Cornell fades at Penn, misses opportunity to gain ground in Ivy League Tournament hunt

Cornell led at Penn at halftime, 32-30, at the Palestra Saturday night in a game teeming with Ivy League Tournament implications.

Then the second half happened, and the Big Red faded in a 68-50 loss to Penn that kept the home team in the Ivy tourney hunt, even as Cornell maintains a one-game lead over Penn in the Ivy standings and is tied with Brown at 5-5, with the Big Red currently holding the head-to-head tiebreaker.

Penn opened the second stanza on a 14-3 run in the first 6:20 and never looked back, doing a much better job limiting touches for Cornell senior guard Matt Morgan.

Morgan had seven of Cornell’s paltry 18 points in the second half. Jimmy Boeheim made two layups, Joel Davis made one, Steven Julian sank a free throw, and Kobe Dickson came in and hit a meaningless floater in the final minute. And that was it for Cornell’s scoring in the final 20 minutes.

Penn didn’t even shoot the ball all that great, but its 43 percent was still much better than Cornell’s 36 percent. The Big Red gave the Red & Blue too many second chances, whether from offensive rebounds allowed (six) or turnovers (12).

The Big Red didn’t do what they typically do best: draw fouls. They only drew 13 and had just nine free throw attempts.

Cornell got quite a few good looks from Jimmy Boeheim and Josh Warren, but both had trouble getting shots to fall all weekend. Warren did, however, post three blocks and seven rebounds on Saturday.

The Big Red defense did do a pretty good job overall but gave Devon Goodman too many looks from three early on. Goodman canned four threes and notched 16 point on 6-for-10 shooting in 31 minutes.

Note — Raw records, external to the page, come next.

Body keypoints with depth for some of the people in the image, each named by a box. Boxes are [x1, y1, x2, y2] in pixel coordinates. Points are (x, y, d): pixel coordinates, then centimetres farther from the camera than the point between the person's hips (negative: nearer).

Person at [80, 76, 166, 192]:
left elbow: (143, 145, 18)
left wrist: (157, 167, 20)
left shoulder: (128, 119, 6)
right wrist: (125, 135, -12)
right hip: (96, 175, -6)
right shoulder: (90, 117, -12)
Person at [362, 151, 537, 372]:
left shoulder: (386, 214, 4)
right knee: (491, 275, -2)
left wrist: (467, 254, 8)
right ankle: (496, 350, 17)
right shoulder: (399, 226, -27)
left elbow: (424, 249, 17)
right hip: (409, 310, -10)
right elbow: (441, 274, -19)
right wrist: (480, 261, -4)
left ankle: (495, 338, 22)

AJ Brodeur quietly turned in a 17 point, 10-rebound double-double, plus five assists. The Big Red did keep Michael Wang in check, holding him to just three points after he dominated in the second half in Penn’s loss at Cornell.

Ivy standings implications

Cornell entered the weekend with a two-game lead over Brown. Only a little bit more than 24 hours later, Cornell and Brown are now tied at fourth after Brown swept Harvard and Dartmouth at home while Cornell got swept itself.

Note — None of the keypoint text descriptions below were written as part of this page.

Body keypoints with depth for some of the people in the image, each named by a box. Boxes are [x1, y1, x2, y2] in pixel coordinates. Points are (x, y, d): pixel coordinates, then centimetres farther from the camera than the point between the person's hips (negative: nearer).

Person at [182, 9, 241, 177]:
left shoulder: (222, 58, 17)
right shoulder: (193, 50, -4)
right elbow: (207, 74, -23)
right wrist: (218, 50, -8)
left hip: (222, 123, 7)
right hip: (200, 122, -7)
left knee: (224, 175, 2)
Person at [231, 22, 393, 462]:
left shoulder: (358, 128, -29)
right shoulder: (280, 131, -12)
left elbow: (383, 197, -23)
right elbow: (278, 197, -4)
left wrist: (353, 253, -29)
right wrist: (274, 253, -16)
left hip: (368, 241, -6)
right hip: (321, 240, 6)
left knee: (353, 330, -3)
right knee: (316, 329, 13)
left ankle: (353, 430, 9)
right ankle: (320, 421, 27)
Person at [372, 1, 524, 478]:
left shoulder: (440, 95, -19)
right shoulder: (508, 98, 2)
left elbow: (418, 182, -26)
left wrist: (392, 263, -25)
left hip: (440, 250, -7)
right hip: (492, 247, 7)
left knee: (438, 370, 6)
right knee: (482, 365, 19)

Cornell hasn’t won a game at either Penn or Princeton since 2011, which is incredibly sad. The Big Red really struggle on this road trip, and this weekend was no exception.

Cornell’s next stop is New Haven, where Yale was just stunned by Harvard thanks to another Bryce Aiken buzzer-beater. Cornell then heads to Providence for a huge game with Brown.

The Big Red would appreciate it if Columbia were to knock off Brown on Friday, especially if Cornell were to drop a fourth straight game and lose to Yale. Saturday may decide who gets into the Ivy tournament, especially if Cornell and Brown both have the same result on Friday.

For Cornell to win Friday, they need Warren and Boeheim to shoot the ball better and Morgan to play like he did last time against Yale (35 points on 10-for-18 shooting).